Work required> Could you return every line of the records below that contains the word "ctrl"?

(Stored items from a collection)
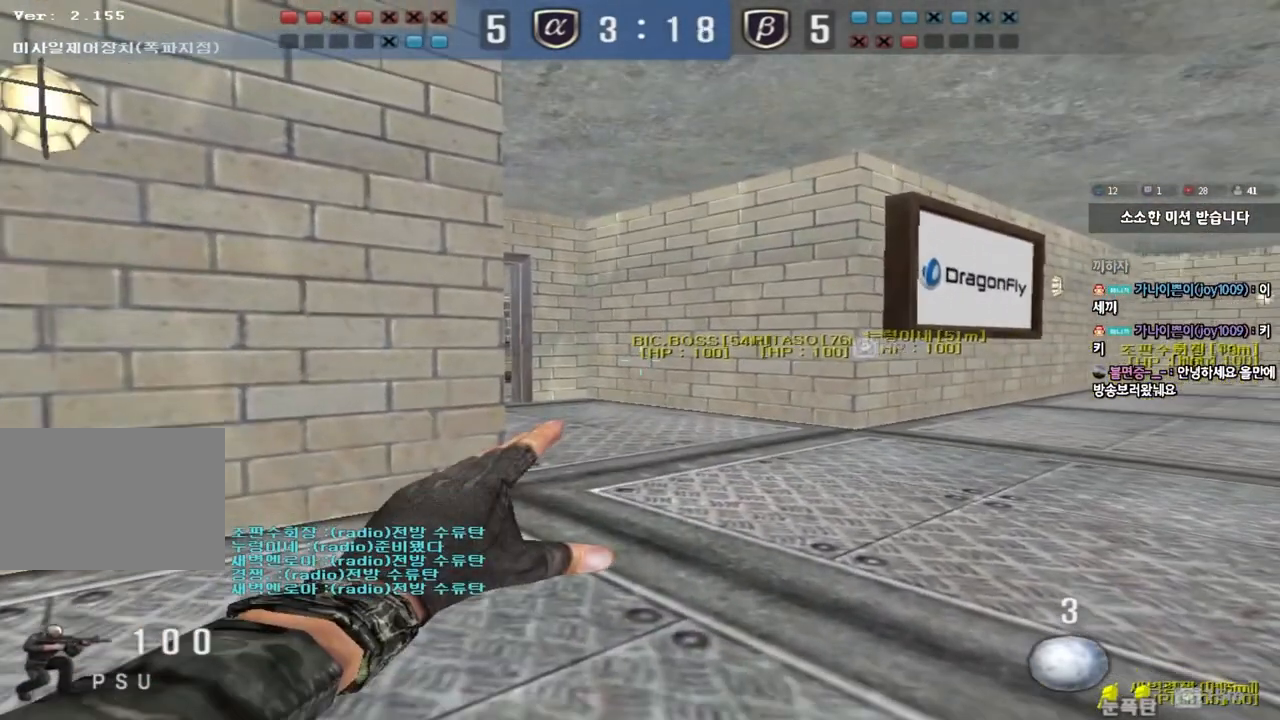
{"keys": ["a", "s"], "events": [[350, "a", "down"], [367, "s", "down"], [400, "ctrl", "up"]]}
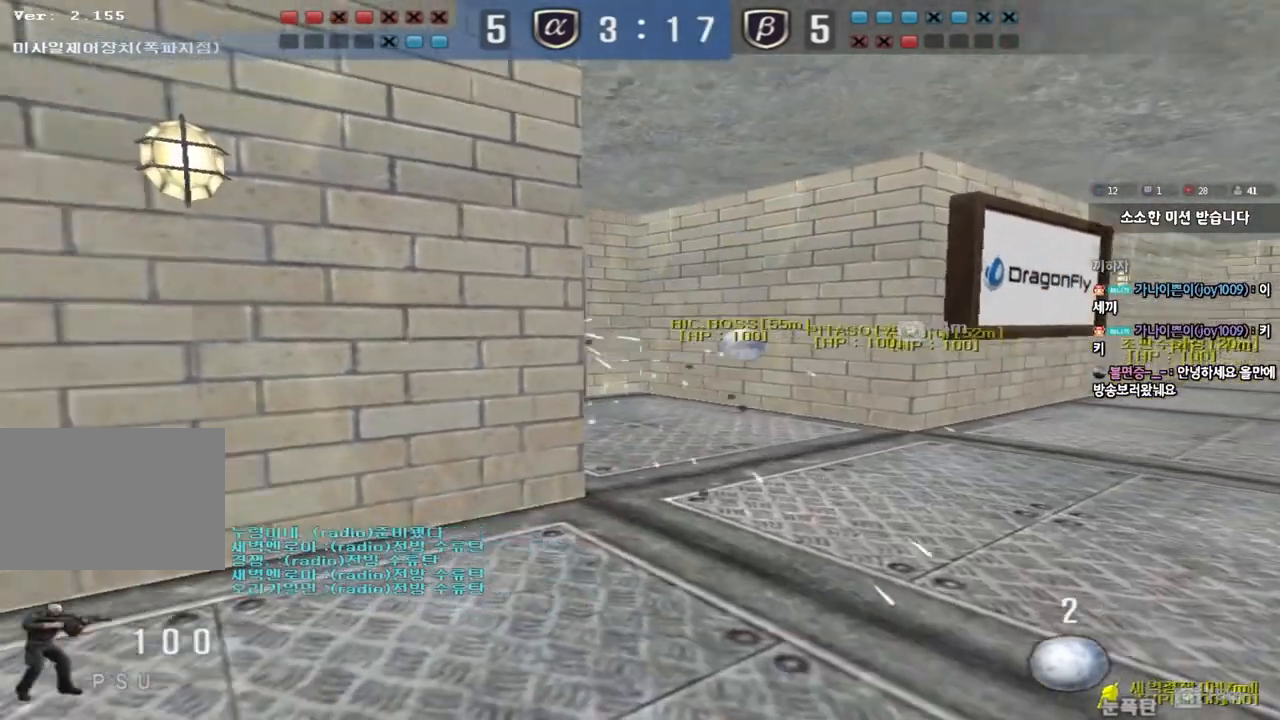
{"keys": ["a", "space", "w"], "events": [[83, "s", "up"], [100, "a", "up"], [100, "ctrl", "down"], [183, "tab", "down"], [200, "tab", "up"], [283, "ctrl", "up"], [300, "a", "down"], [317, "w", "down"], [500, "space", "down"]]}
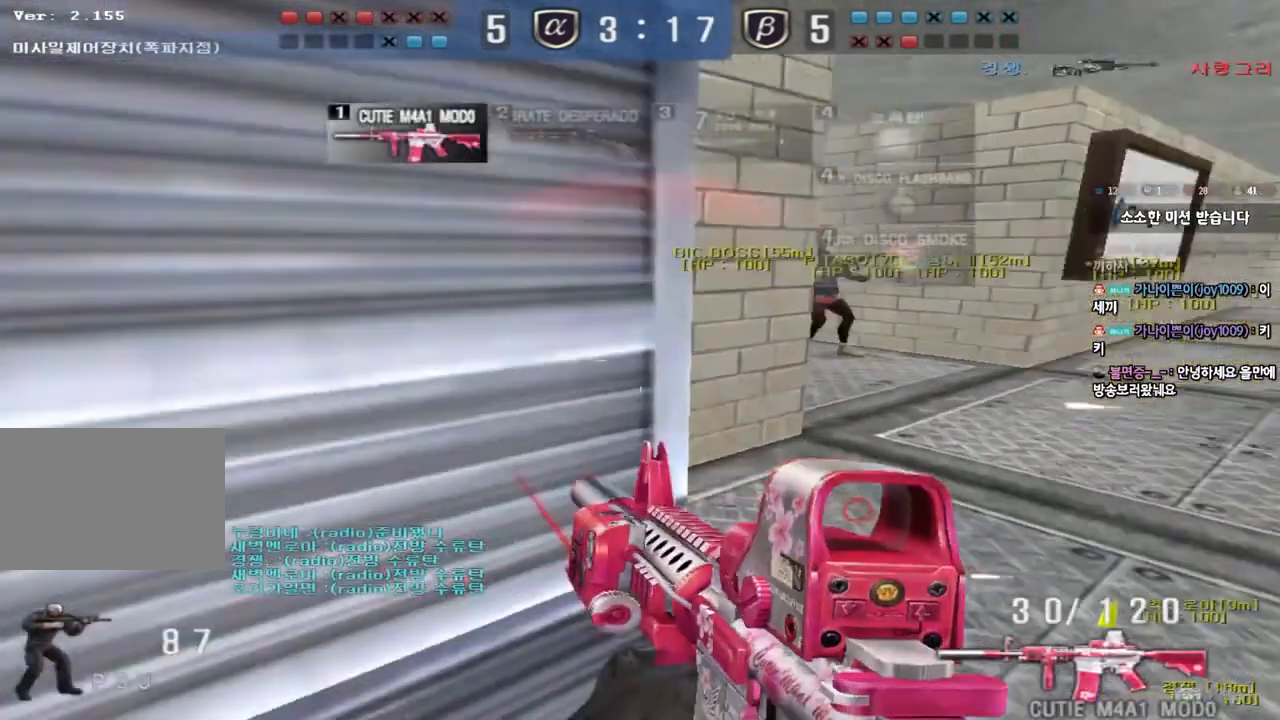
{"keys": [], "events": [[17, "a", "up"], [33, "d", "down"], [117, "w", "up"], [183, "space", "up"], [200, "s", "down"], [300, "s", "up"], [317, "d", "up"]]}
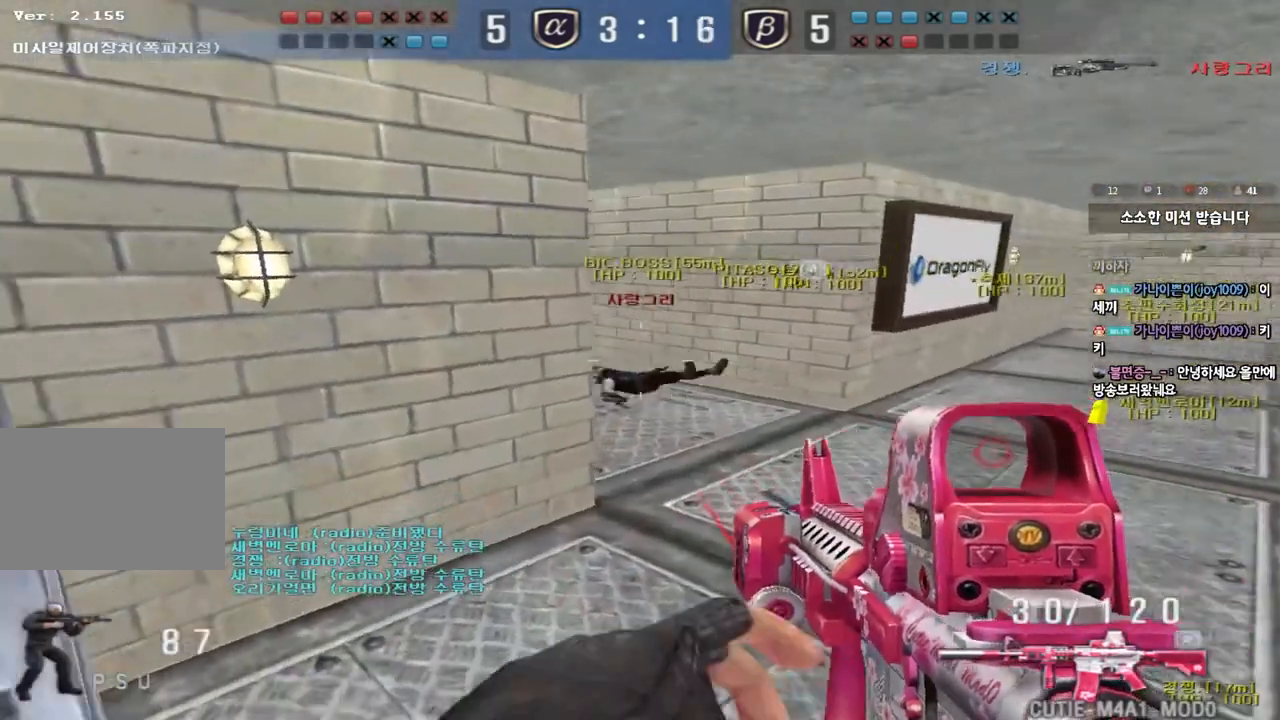
{"keys": ["a", "s"], "events": [[17, "d", "down"], [17, "w", "down"], [233, "ctrl", "down"], [233, "d", "up"], [250, "w", "up"], [267, "space", "down"], [367, "ctrl", "up"], [367, "space", "up"], [500, "a", "down"], [500, "s", "down"]]}
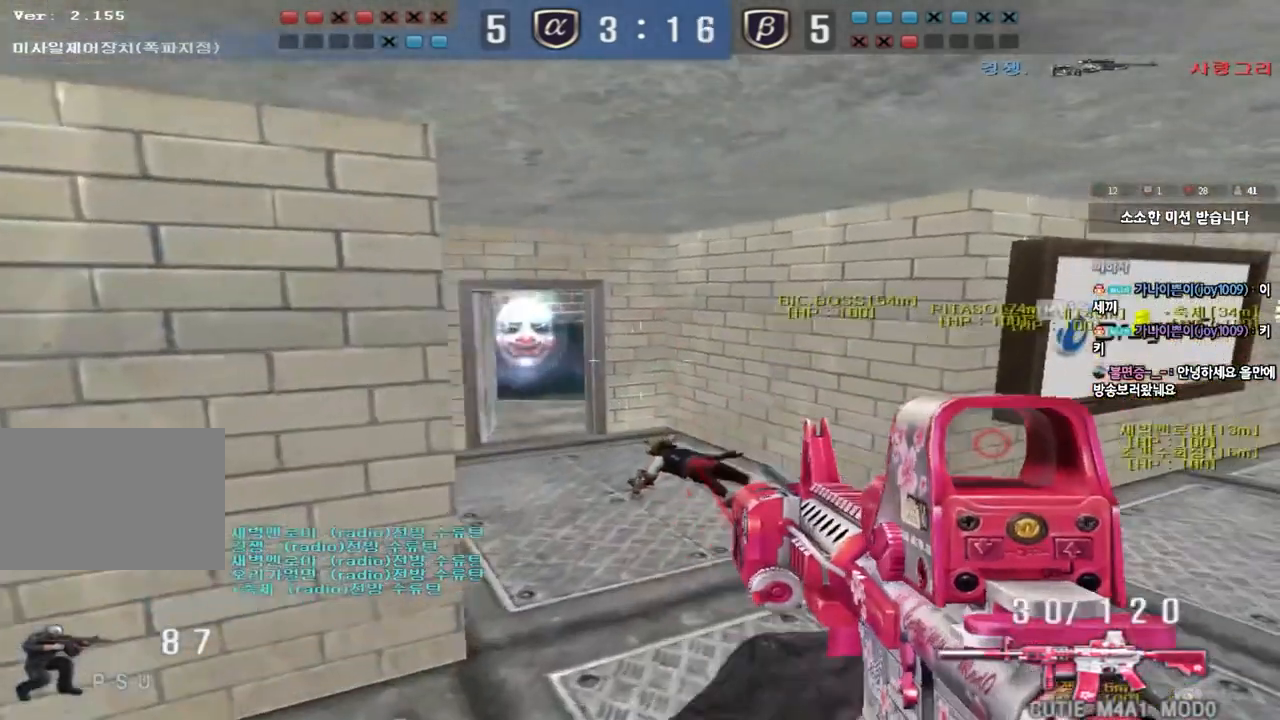
{"keys": ["ctrl"], "events": [[267, "a", "up"], [317, "ctrl", "down"], [333, "d", "down"], [483, "d", "up"], [483, "s", "up"]]}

The answer>
{"keys": ["a", "s"], "events": [[350, "a", "down"], [367, "s", "down"], [400, "ctrl", "up"]]}
{"keys": ["a", "space", "w"], "events": [[83, "s", "up"], [100, "a", "up"], [100, "ctrl", "down"], [183, "tab", "down"], [200, "tab", "up"], [283, "ctrl", "up"], [300, "a", "down"], [317, "w", "down"], [500, "space", "down"]]}
{"keys": ["a", "s"], "events": [[17, "d", "down"], [17, "w", "down"], [233, "ctrl", "down"], [233, "d", "up"], [250, "w", "up"], [267, "space", "down"], [367, "ctrl", "up"], [367, "space", "up"], [500, "a", "down"], [500, "s", "down"]]}
{"keys": ["ctrl"], "events": [[267, "a", "up"], [317, "ctrl", "down"], [333, "d", "down"], [483, "d", "up"], [483, "s", "up"]]}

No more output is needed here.